Emperor by Colin Thubron

Author:Colin Thubron [Thubron, Colin]
Language: eng
Format: epub
Tags: Historical Fiction
Published: 1978-07-04T04:00:00+00:00


Part Two

To Rome

I

The Empress Fausta to her cousin Marina.

Hostiglia, 14 September

We move through a ghostly country. The peasants have all fled and the land is covered in mist so that we cannot see more than half a mile ahead. This is the Po valley, which is famous for wheat and whose houses are the weirdest you ever saw, standing on piles. Livilla and I have opened both windows of our carriage, and stare out into whiteness. I confess it’s a little frightening. The flooded river moves in sickles of light over the plain. We see it dimly as we advance into the haze — slabs of grey sheen, and lagoons where half-drowned trees stand.

Two or three times a day Gaius rides by with his staff. The rest of the time we rely for news on the commander of my guard, a bloodless little man, very courteous. This news is all good. Aquileia has surrendered, Hostiglia has surrendered. Gaius says everyone surrenders to him except me. I ignore this jibe.

We’re travelling very light. The whole court retinue is much reduced. I left most of my servants and wardrobe behind at Verona, and was glad to shed my eunuchs, who were gossiping like turkeys. It’s interesting how little baggage one needs. In any case I have recently been affecting a stark simplicity of dress, since Livilla covers herself in jewels. She was very upset at our leaving so much behind. But she has now dyed her hair with a most flamboyant spumo, and is recovered. When she gazes out of the window she is not looking at scenery. No, I’m afraid she has a yearning for the Summoenium [prostitution] and flirts continually with my coarser officers. I think she literally pestered her poor, dear Cornelius to death.

So we continue south. Our carriage idles, to keep pace with the men. We go in the centre of the army among the court baggage, while behind us roll the siege engines: wall-borers and wild-asses and battering-rams all drawn by oxen. You’ve never seen such an array. The rattle of their wooden wheels is terrible over the paving-slabs and the oxen moan and bellow with the misery of it. But in front of us the cohorts move in an eerie silence. Their armour glimmers oddly in the haze. They are like a march of ghosts, but tall and savage ones, strong as trees.

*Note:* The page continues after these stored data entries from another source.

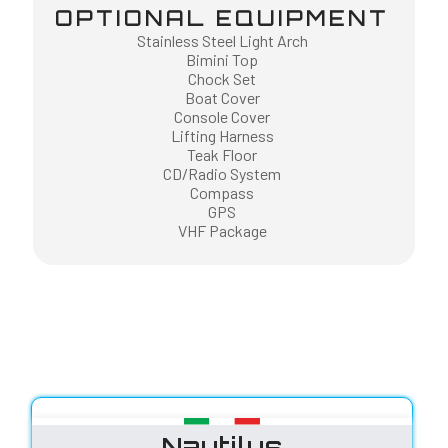
OPTIONAL EQUIPMENT
Stainless Steel Light Arch
Bimini Top
Chock Set
Boat Cover
Console Cover
Lifting Harness
Teak Floor
CD/Radio System
Compass
GPS
VHF Package
Nautilus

Gaius and I spent last night together. He was overcome by a grim abstraction. He feels we’re marching into an intangible wall. The clouding of the Sun disquiets him even more than its presence. I don’t know how to help him, or what to say. He is brooding, too, over the death of Verinus, our best prefect, and asked me about the Christian doctrine of the resurrected body. But you know how ignorant I am about these things. What was it, Marina, do you know?

How I hate myself when I am with him sometimes! I find my patience sapping. The way he flails about among abstractions! One moment he fills me with awe, the next I am exasperated.